Jamie Atkinson

Personal information
- Full name: James John Atkinson
- Born: 23 August 1990 (age 36) Hong Kong
- Batting: Right-handed
- Role: Wicket-keeper batter

International information
- National side: Hong Kong;
- ODI debut (cap 14): 24 June 2008 v Pakistan
- Last ODI: 8 December 2017 v Papua New Guinea
- T20I debut (cap 2): 16 March 2014 v Nepal
- Last T20I: 9 September 2024 v Kuwait

Domestic team information
- 2009–2011: Durham UCCE/MCCU
- 2013: Warwickshire

Career statistics
| Competition | ODI | T20I | FC | LA |
| Matches | 9 | 29 | 9 | 29 |
| Runs scored | 250 | 448 | 159 | 700 |
| Batting average | 27.77 | 19.47 | 11.35 | 26.92 |
| 100s/50s | 0/1 | 0/3 | 0/0 | 0/4 |
| Top score | 59 | 68 | 34 | 85 |
| Catches/stumpings | 10/6 | 24/1 | 14/1 | 30/10 |
- Source: ESPNcricinfo, 31 July 2025

= Jamie Atkinson =

Hong Kong cricketer (born 1990)

James John Atkinson (born August 1990) is an international cricketer who plays cricket for Hong Kong.

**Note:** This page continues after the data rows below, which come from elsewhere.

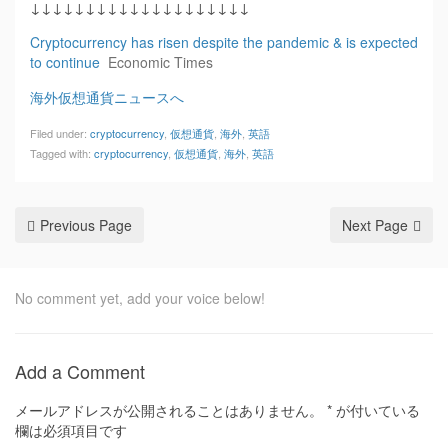
↓↓↓↓↓↓↓↓↓↓↓↓↓↓↓↓↓↓↓↓
Cryptocurrency has risen despite the pandemic & is expected
to continue
Economic Times
海外仮想通貨ニュースへ
Filed under:
cryptocurrency
,
仮想通貨
,
海外
,
英語
Tagged with:
cryptocurrency
,
仮想通貨
,
海外
,
英語
Previous Page
Next Page
No comment yet, add your voice below!
Add a Comment
メールアドレスが公開されることはありません。
*
が付いている
欄は必須項目です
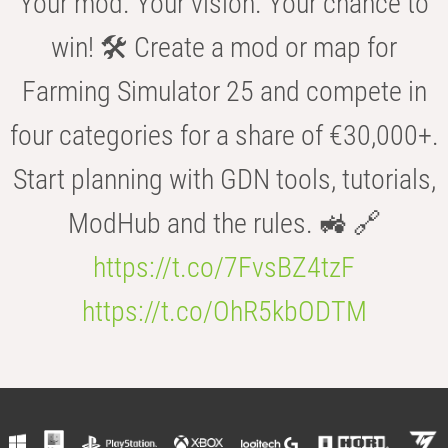
Your mod. Your vision. Your chance to
win! 🛠️ Create a mod or map for
Farming Simulator 25 and compete in
four categories for a share of €30,000+.
Start planning with GDN tools, tutorials,
ModHub and the rules. 🚜 🔗
https://t.co/7FvsBZ4tzF
https://t.co/OhR5kbODTM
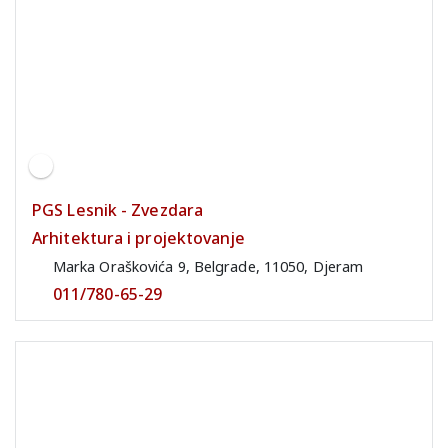
PGS Lesnik - Zvezdara
Arhitektura i projektovanje
Marka Oraškovića 9, Belgrade, 11050, Djeram
011/780-65-29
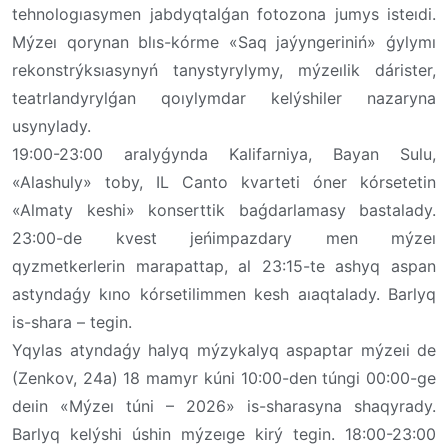
tehnologıasymen jabdyqtalǵan fotozona jumys isteıdi.
Mýzeı qorynan blıs-kórme «Saq jaýyngeriniń» ǵylymı
rekonstrýksıasynyń tanystyrylymy, mýzeılik dárister,
teatrlandyrylǵan qoıylymdar kelýshiler nazaryna
usynylady.
19:00-23:00 aralyǵynda Kalifarniya, Bayan Sulu,
«Alashuly» toby, IL Canto kvarteti óner kórsetetin
«Almaty keshi» konserttik baǵdarlamasy bastalady.
23:00-de kvest jeńimpazdary men mýzeı
qyzmetkerlerin marapattap, al 23:15-te ashyq aspan
astyndaǵy kıno kórsetilimmen kesh aıaqtalady. Barlyq
is-shara – tegin.
Yqylas atyndaǵy halyq mýzykalyq aspaptar mýzeıi de
(Zenkov, 24a) 18 mamyr kúni 10:00-den túngi 00:00-ge
deıin «Mýzeı túni – 2026» is-sharasyna shaqyrady.
Barlyq kelýshi úshin mýzeıge kirý tegin. 18:00-23:00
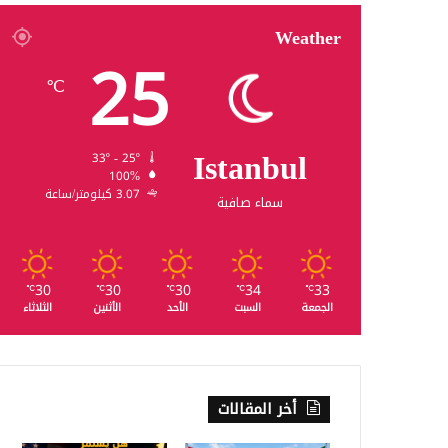
Weather
25
℃
Istanbul
33º - 25º
100%
3.07 كيلومتر/ساعة
سماء صافية
30
30
30
34
33
℃
℃
℃
℃
℃
الجمعة
السبت
الأحد
الأثنين
الثلاثاء
أخر المقالات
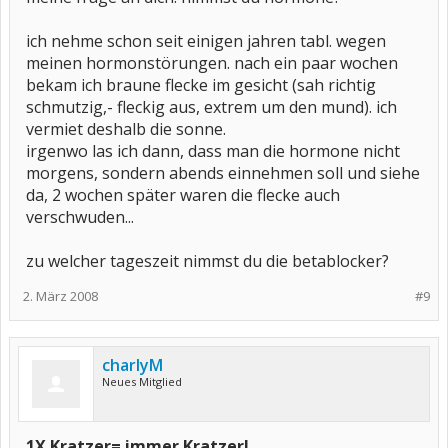
ich nehme schon seit einigen jahren tabl. wegen
meinen hormonstörungen. nach ein paar wochen
bekam ich braune flecke im gesicht (sah richtig
schmutzig,- fleckig aus, extrem um den mund). ich
vermiet deshalb die sonne.
irgenwo las ich dann, dass man die hormone nicht
morgens, sondern abends einnehmen soll und siehe
da, 2 wochen später waren die flecke auch
verschwuden...
zu welcher tageszeit nimmst du die betablocker?
2. März 2008
#9
charlyM
Neues Mitglied
1X Kratzer= immer Kratzer!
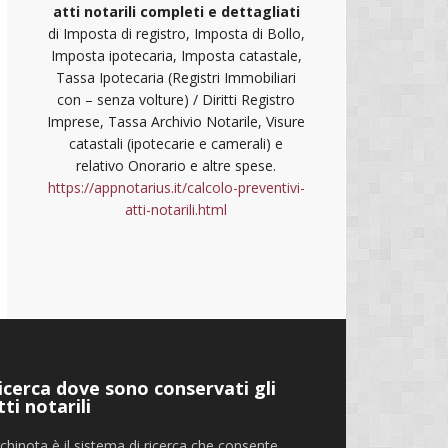
atti notarili completi e dettagliati
di Imposta di registro, Imposta di Bollo,
Imposta ipotecaria, Imposta catastale,
Tassa Ipotecaria (Registri Immobiliari
con – senza volture) / Diritti Registro
Imprese, Tassa Archivio Notarile, Visure
catastali (ipotecarie e camerali) e
relativo Onorario e altre spese.
https://appnotarius.it/calcolo-preventivi-
atti-notarili.html
icerca dove sono conservati gli
tti notarili
chinota è il sistema di ricerca che consente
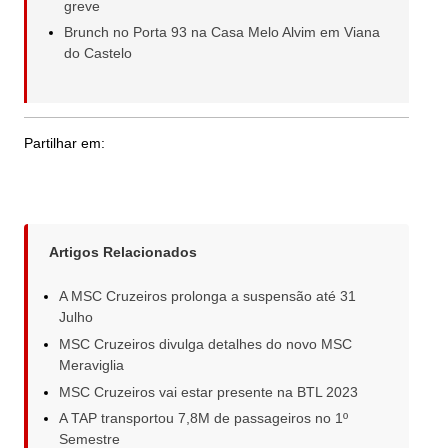
greve
Brunch no Porta 93 na Casa Melo Alvim em Viana
do Castelo
Partilhar em:
Artigos Relacionados
A MSC Cruzeiros prolonga a suspensão até 31
Julho
MSC Cruzeiros divulga detalhes do novo MSC
Meraviglia
MSC Cruzeiros vai estar presente na BTL 2023
A TAP transportou 7,8M de passageiros no 1º
Semestre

He also captained the Hong Kong cricket team before stepping down in May 2015.

A wicket-keeper, Atkinson has also represented Hong Kong at the under-19 level, and was part of their squad in the 2010 U-19 Cricket World Cup. He was the first Hong Kong player (either male or female) born in the 1990s to play in ODI cricket as he made his debut at the age of 17 in 2008 against Pakistan during the 2008 Asia Cup. His father Steve played Minor Counties cricket.

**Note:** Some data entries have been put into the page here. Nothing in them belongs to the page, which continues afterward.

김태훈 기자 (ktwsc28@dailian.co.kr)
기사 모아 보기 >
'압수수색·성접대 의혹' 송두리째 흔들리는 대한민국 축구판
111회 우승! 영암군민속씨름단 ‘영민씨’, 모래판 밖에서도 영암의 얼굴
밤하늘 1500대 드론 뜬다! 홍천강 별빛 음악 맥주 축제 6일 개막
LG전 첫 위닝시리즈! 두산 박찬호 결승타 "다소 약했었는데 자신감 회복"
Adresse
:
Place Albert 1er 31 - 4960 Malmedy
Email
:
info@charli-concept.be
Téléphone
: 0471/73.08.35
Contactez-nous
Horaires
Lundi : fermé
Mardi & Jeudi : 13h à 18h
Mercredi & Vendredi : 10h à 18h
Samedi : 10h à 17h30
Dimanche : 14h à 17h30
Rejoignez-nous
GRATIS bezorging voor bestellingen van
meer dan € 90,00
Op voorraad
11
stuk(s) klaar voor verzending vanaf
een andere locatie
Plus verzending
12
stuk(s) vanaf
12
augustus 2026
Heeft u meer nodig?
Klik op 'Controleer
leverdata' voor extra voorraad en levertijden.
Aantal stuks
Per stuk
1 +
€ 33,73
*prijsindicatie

Atkinson later attended Durham University. In 2014, Atkinson captained the Hong Kong team in their first global tournament, the World T20 in Bangladesh, defeating the hosts in their final match after two losses. His highest score was 31 from 20 balls against Afghanistan in Chittagong.

In May 2015, he stepped down as Hong Kong's captain citing lack of form as his main reason. The decision came after he led the side in a 59-run win over Namibia in a T20 match in which he made an unbeaten 37-ball 64. In April 2019, he was named in Hong Kong's squad for the 2019 ICC World Cricket League Division Two tournament in Namibia. In May 2022, he was named in Hong Kong's side for the 2022 Uganda Cricket World Cup Challenge League B tournament.